Once upon a time, it was a given that Republicans were the friends of business. Lately, though, the picture has grown far murkier. While Congressional Republicans are still the dutiful servants of business on any number of issues, such as their endless campaign to gut Dodd-Frank, the past five years has seen a growing chasm between big business and the new libertarian populist right that commands the heart of the Republican Party.
Think about: If the libertarian right had had its way, there would have been no TARP to bailout Wall Street and avert a much bigger financial crash. Most business leaders supported TARP; many leading Republicans did not.
Most top corporate leaders also favored a major stimulus package in 2009, backing the consensus of mainstream economists that government spending should make up for reduced demand. Not a single House Republican voted for that stimulus package.
Most corporate leaders favor a balanced approach to deficit reduction that combines new taxes with spending cuts. Yet every Republican candidate in 2012 famously said they would reject even a 10-to-1 ratio of spending cuts to tax hikes.
Most corporate leaders think it's madness to play politics with the debt ceiling. Yet this has become a standard tactic for the House GOP.
And now comes the immigration debate.

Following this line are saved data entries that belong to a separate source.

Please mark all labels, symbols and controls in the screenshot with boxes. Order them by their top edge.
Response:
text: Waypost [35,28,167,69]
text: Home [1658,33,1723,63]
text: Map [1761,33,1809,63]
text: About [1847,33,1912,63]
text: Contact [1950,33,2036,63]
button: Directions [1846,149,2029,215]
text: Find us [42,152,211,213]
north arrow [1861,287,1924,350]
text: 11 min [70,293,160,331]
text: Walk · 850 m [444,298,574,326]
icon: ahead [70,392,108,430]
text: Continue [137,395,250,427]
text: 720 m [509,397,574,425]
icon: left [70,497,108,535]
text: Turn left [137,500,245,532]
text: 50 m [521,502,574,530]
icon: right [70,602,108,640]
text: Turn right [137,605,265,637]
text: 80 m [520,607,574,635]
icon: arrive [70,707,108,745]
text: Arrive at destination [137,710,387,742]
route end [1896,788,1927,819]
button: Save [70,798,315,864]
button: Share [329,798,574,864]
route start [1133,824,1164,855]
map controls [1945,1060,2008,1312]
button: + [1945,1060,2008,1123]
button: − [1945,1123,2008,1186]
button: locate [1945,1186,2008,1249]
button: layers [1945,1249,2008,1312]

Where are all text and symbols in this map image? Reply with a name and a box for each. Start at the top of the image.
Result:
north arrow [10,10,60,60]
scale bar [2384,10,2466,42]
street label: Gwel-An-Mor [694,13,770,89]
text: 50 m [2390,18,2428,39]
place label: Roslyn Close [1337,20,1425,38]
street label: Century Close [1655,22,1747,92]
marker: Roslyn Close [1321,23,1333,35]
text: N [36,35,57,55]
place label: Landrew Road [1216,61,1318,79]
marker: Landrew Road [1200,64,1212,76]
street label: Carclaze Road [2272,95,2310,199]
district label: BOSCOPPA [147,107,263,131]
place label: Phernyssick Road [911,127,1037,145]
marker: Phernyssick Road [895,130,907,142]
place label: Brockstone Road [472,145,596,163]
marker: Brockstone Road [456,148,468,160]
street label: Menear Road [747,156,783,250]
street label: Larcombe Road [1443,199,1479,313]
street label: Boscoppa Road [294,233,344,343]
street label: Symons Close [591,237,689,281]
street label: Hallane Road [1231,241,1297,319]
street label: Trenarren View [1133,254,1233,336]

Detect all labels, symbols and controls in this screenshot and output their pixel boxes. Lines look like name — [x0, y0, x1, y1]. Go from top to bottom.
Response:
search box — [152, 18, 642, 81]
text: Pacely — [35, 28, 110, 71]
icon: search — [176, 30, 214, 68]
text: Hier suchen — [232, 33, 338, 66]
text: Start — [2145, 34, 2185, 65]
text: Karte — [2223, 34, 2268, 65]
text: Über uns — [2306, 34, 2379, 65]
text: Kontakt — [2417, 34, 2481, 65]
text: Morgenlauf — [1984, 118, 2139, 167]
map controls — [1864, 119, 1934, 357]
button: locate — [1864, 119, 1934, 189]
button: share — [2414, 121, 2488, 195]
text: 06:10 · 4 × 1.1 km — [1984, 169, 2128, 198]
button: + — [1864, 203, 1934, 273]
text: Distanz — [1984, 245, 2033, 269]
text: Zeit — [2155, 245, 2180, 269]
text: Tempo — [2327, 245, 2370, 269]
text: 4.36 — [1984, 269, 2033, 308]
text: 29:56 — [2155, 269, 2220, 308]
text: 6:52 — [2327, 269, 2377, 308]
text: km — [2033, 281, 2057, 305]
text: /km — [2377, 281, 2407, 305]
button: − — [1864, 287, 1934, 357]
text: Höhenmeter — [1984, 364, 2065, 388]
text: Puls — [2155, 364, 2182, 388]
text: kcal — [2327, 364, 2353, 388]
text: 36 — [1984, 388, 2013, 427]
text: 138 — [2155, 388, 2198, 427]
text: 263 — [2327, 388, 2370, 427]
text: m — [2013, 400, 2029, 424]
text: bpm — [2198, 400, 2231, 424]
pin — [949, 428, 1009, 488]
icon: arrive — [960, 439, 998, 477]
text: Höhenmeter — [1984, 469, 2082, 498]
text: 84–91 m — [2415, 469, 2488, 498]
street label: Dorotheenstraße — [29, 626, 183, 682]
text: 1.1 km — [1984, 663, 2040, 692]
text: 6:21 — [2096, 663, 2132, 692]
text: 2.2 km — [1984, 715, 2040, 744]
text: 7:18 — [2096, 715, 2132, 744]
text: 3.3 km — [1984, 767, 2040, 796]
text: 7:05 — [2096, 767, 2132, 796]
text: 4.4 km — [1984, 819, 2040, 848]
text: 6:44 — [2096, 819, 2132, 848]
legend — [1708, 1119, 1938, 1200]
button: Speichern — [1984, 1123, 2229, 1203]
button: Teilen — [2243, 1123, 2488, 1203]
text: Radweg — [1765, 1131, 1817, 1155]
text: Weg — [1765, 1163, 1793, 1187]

Even as big business, and particuarly Silicon Valley, lines up behind immigration reform that includes a path to citizenship, House Republicans seem nearly certain to kill the best chance at reform in years.
One reason for the growing division between Republicans and business is that the GOP base has little in common with America's corporate leadership class. The base voters tend to live in rural, small-town, or exurban America, and typically don't have professional degrees. Today's business elites tend to have MBAs and JDs and work in glass towers in major cities.
Much has been made of the growing division between "metro" and "retro" America -- the cosmopolitan blue parts of America and the red heartland.
But it's seldom noted that most corporate leaders are firmly part of "metro" America. So, yes, the GOP and big business have a marriage of convenience on a great many issues, particularly those involving regulation.
Culturally, though, these two groups have less and less in common. They are headed in different directions and that divergence has big implications for American politics over the long term.